Today, I could not make it off the couch.  I have been here ALL day.  Fever all day long.  Fatigue that I just can’t shake.  Stomach ache.  And of course, confusion.  But fortunately, I got to take the whole day and rest.  I am so blessed that I have a husband here who takes the kids when I am sick.  My sweet friend, Jillian, is doing this battle alone.  She helps me keep perspective.  She is a full time teacher and a mom to a precious 5 year old. Jillian, I am so proud of you!!!!

So, how I am gonna school the kids while in a flare…this will be a new experience.  I just hope that I don’t need to get on more prednisone to make it go away.  I am so tired of gaining weight.

And that is my update for now!  Still curious why my sweet friends even read this…but your prayers are so appreciated.  And as always, I like to know what is going on with YOU.  So let me know!

Oh Crhappy Day!

When you live in the Smith house and you have a crappy day, what do you do?  You make this:

It may not look spectacular….but it WAS!!!  Fresh lemon shrimp scampi.  Unbelievably fresh and good.  Gluten free and fabulous!  Thanks to my sweet mom for bringing the shrimp over to brighten my evening.

I have not really gotten up today, except to make dinner.  It has been a hard day, physically.  I suspect it is b/c Luck traveled this week and I did not take the breaks I was used to.  Either way, it was rotten.  And more and more, people don’t seem to understand why I am not calling them back or showing up to things.  Or maybe I just am insecure that they don’t understand?  This week alone I was a no-show at 2 different things.  I cried a bunch today.  But then Luck got home and we made this dinner and had some of my favorite wine in the world: Ballet of Angels, compliments of Sarah Tenney.  So yummy!  So happy!

On to good news:  My allergist (has been seeing me since i was 18) told me that I am no longer allergic to ANY foods.  He has been telling me what I AM allergic to all of this time.  That is right!  He was not sure if it was the meds I have been on for Lupus or if I “outgrew” them or what….but he said my blood is perfect!  He was kinda speechless.

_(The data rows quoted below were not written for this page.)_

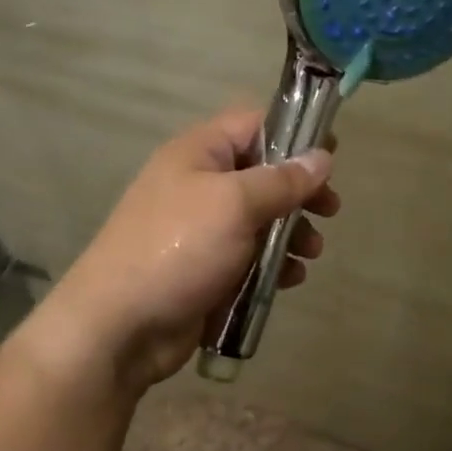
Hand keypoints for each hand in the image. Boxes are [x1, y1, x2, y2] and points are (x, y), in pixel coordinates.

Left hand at [25, 107, 338, 394]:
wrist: (120, 326)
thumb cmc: (179, 248)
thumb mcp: (235, 204)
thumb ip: (282, 180)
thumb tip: (322, 157)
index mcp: (199, 153)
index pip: (254, 124)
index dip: (295, 132)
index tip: (331, 155)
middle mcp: (200, 184)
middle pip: (264, 174)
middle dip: (300, 193)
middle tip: (330, 210)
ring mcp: (203, 229)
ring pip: (262, 219)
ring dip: (292, 233)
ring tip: (311, 252)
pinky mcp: (208, 268)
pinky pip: (251, 256)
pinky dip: (273, 264)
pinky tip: (290, 279)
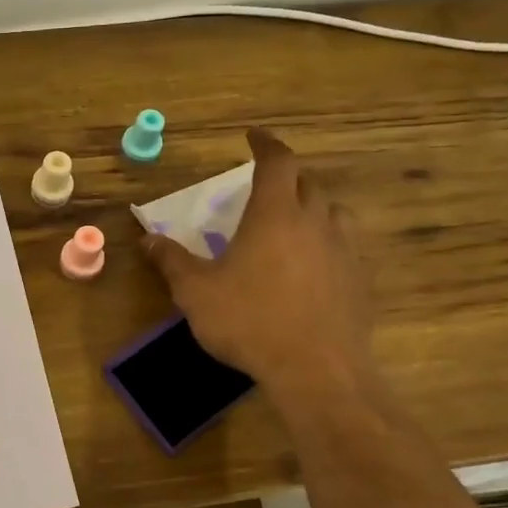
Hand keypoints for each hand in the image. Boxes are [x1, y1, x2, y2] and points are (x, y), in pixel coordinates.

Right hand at [142, 128, 374, 391]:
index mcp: (275, 214)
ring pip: (332, 213)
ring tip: (292, 224)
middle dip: (286, 177)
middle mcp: (315, 222)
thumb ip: (171, 261)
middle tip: (265, 187)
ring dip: (311, 208)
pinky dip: (327, 243)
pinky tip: (313, 267)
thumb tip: (147, 239)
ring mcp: (344, 251)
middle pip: (307, 183)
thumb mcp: (195, 292)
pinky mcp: (360, 280)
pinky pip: (345, 247)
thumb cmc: (249, 321)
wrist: (317, 371)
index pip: (277, 162)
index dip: (265, 144)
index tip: (253, 136)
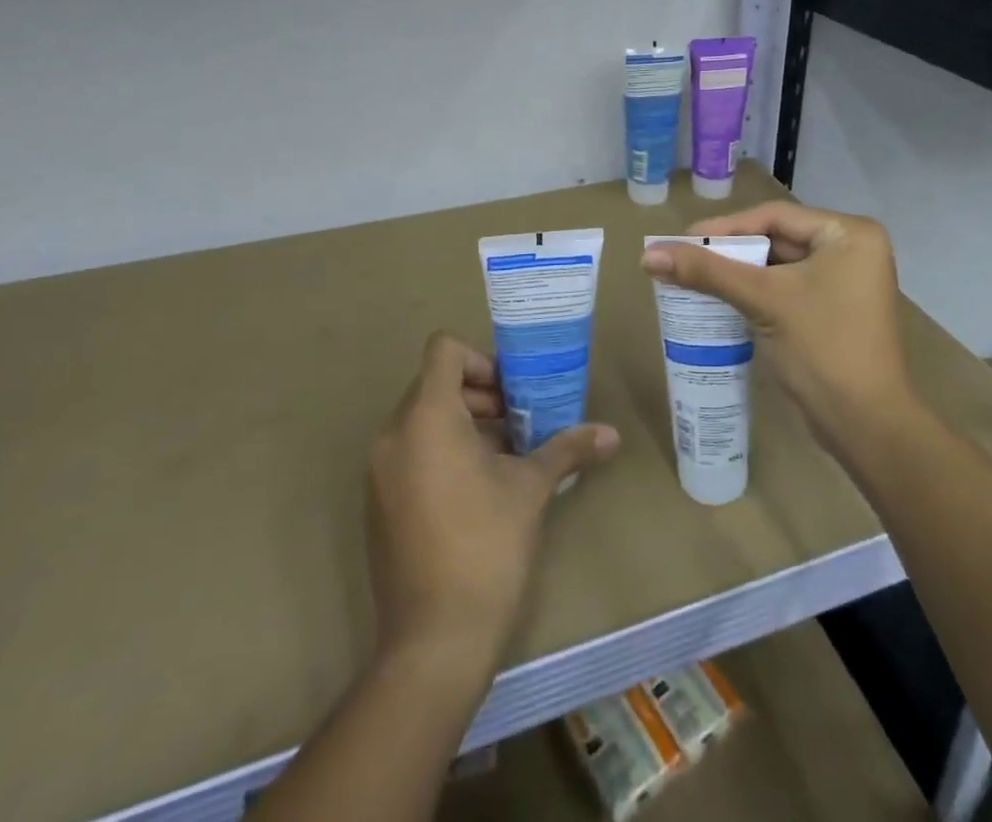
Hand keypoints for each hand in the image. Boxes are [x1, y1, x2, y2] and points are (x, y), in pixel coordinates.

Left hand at [365, 331, 619, 672]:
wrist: (433, 642)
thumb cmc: (486, 547)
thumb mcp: (531, 489)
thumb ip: (568, 449)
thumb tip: (612, 434)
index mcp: (427, 418)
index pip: (443, 350)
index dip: (481, 360)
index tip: (512, 394)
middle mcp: (394, 435)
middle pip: (435, 384)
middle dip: (481, 395)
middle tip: (519, 423)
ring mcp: (380, 472)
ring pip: (423, 420)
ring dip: (465, 425)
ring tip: (506, 456)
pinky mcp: (378, 503)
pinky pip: (410, 453)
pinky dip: (442, 453)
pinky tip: (479, 491)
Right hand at [640, 202, 912, 450]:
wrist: (866, 426)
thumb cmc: (822, 348)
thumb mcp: (763, 300)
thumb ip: (708, 272)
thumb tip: (649, 254)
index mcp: (848, 233)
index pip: (774, 217)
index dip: (725, 226)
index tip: (682, 240)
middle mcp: (852, 249)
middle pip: (777, 238)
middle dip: (730, 251)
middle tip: (684, 258)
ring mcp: (846, 282)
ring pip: (779, 265)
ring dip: (739, 272)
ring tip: (693, 277)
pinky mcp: (835, 310)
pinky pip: (787, 288)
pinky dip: (755, 292)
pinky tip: (720, 300)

He said I am still intolerant to foods.  Like corn and wheat.  But the huge thing to me is: my cheating and eating them now and then won’t affect my Lupus!!!!  Yeehaw!  We are still gluten and corn free….but not dairy, eggs, etc….  I think that is a gift from God who knew I needed some good news!

I called my Rheumatologist today for help with why I am still gaining weight and why my brain is stuck in a fog.  I felt like he just completely wrote me off.  I think he is still giving it a few years before he decides the Lupus label is correct.  To him, my organs seem fine, so suck it up.  But to me…how am I supposed to be a wife and mom when i feel this crappy all of the time???

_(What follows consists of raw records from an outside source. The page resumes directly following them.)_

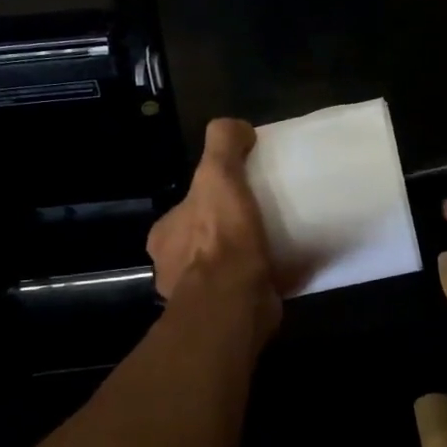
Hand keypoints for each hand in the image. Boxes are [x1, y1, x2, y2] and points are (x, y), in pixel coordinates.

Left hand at [148, 118, 280, 337]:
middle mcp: (172, 268)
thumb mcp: (217, 175)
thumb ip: (222, 144)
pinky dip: (258, 282)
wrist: (232, 304)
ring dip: (242, 259)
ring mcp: (196, 298)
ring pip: (221, 269)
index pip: (186, 209)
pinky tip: (282, 271)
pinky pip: (242, 292)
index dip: (208, 199)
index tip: (236, 194)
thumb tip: (237, 128)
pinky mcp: (223, 318)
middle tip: (260, 218)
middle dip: (225, 231)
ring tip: (275, 245)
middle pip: (202, 239)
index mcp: (164, 236)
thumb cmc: (220, 239)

I have been told that the autoimmune journey will 3-4 years to figure out.  I guess I thought I was the exception.  I no longer think that.  Many people suffer for many years feeling alone and crazy before a for sure diagnosis is made.  And before they get help.  Symptoms may pop up and go away. While he still considers me a Lupus patient, we wait.

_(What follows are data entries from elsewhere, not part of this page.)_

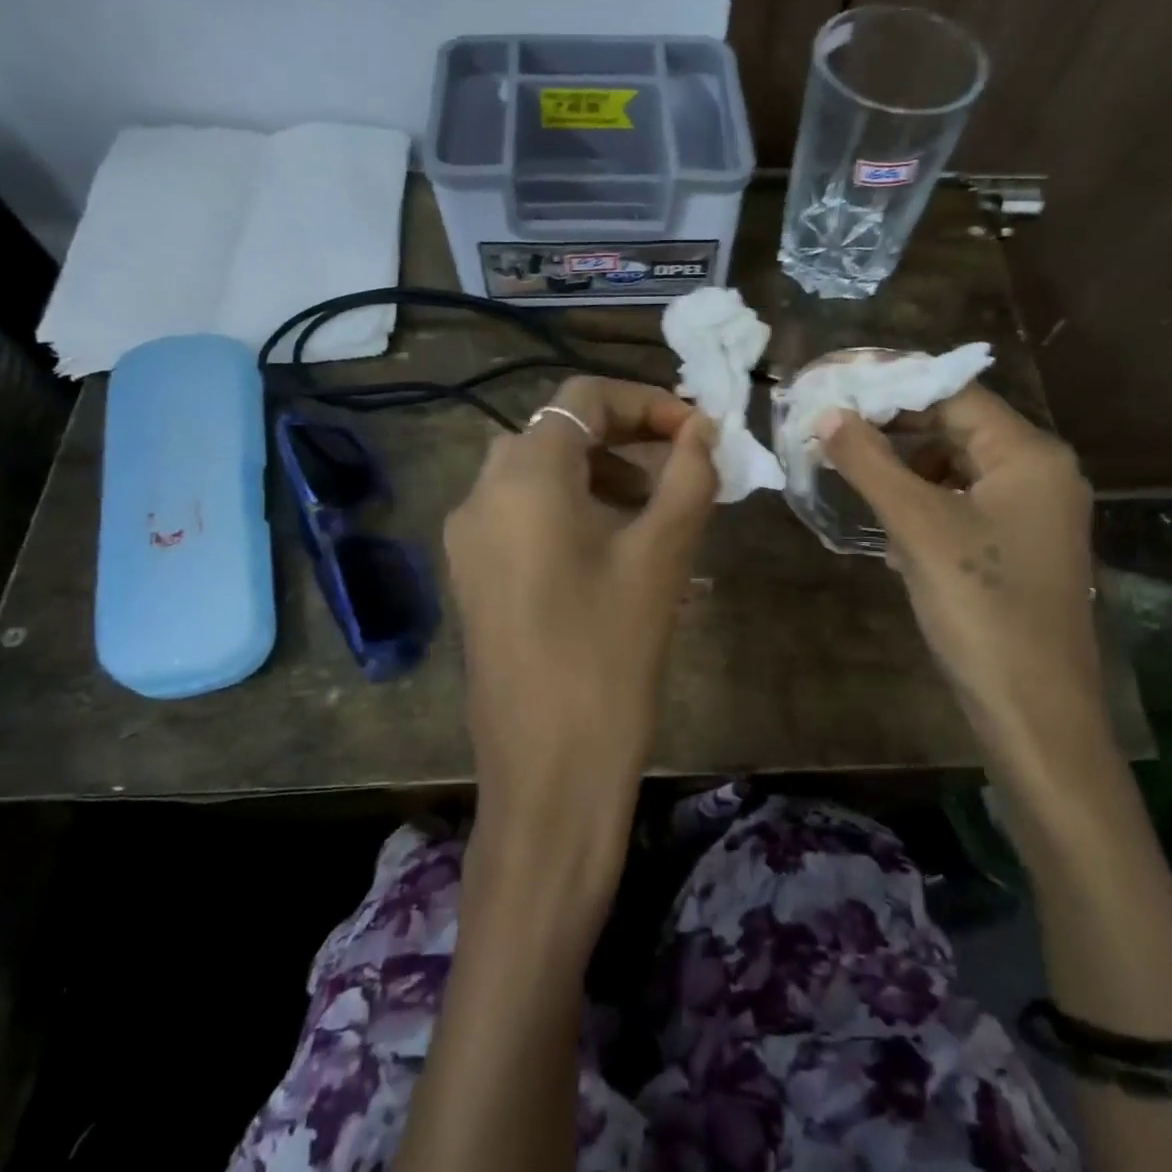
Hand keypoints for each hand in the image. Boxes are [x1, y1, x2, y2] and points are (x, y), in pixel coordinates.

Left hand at [443, 376, 716, 872]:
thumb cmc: (610, 656)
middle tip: (681, 469)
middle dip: (626, 439)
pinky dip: (572, 513)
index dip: (647, 402)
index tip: (698, 433)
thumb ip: (687, 477)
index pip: (583, 399)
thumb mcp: (661, 557)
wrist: (548, 772)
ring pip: (540, 476)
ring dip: (601, 477)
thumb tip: (702, 431)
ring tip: (657, 515)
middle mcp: (481, 494)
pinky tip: (618, 556)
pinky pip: (524, 518)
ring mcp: (469, 539)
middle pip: (558, 433)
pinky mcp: (472, 577)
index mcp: (523, 477)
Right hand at [820, 387, 1115, 805]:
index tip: (837, 388)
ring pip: (957, 468)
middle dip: (895, 428)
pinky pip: (965, 504)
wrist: (1034, 711)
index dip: (894, 386)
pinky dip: (925, 504)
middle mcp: (1040, 473)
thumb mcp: (917, 527)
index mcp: (1029, 456)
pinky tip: (891, 529)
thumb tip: (827, 413)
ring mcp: (1033, 514)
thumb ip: (869, 463)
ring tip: (854, 474)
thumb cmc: (980, 608)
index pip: (955, 394)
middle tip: (834, 429)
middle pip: (958, 427)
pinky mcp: (1019, 548)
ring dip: (906, 468)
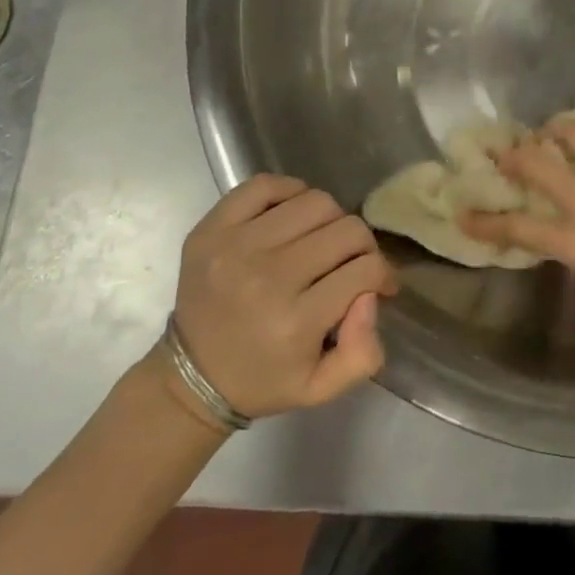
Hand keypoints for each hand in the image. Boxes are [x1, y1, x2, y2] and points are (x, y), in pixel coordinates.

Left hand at [168, 175, 397, 422]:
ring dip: (331, 219)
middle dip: (362, 246)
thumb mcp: (322, 389)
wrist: (190, 376)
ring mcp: (236, 246)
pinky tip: (293, 216)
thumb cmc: (263, 380)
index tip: (380, 284)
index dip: (383, 273)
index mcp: (295, 322)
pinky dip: (290, 192)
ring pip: (315, 202)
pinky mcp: (212, 228)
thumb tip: (371, 295)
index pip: (365, 269)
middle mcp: (267, 277)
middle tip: (355, 261)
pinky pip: (266, 185)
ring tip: (323, 240)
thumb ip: (363, 352)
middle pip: (346, 230)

Today, I just wanted to go away.  I am tired today of being tired.  I am tired of people asking me how I am in hopes that I will say,”Great!” when in reality I want to say that I am crappy.  But I don’t want to be one of “those” people….we all know them.  All they do is complain.  So I just want to hide until this ends.

But then my hubby came home and we made dinner together and are enjoying our kids.  I am off to enjoy them now, too.  I needed a break from them, but think I am ready to see everyone again 😉  Even after a crappy day, I still feel like the most blessed person in the world.

Thanks for caring about me, my sweet readers.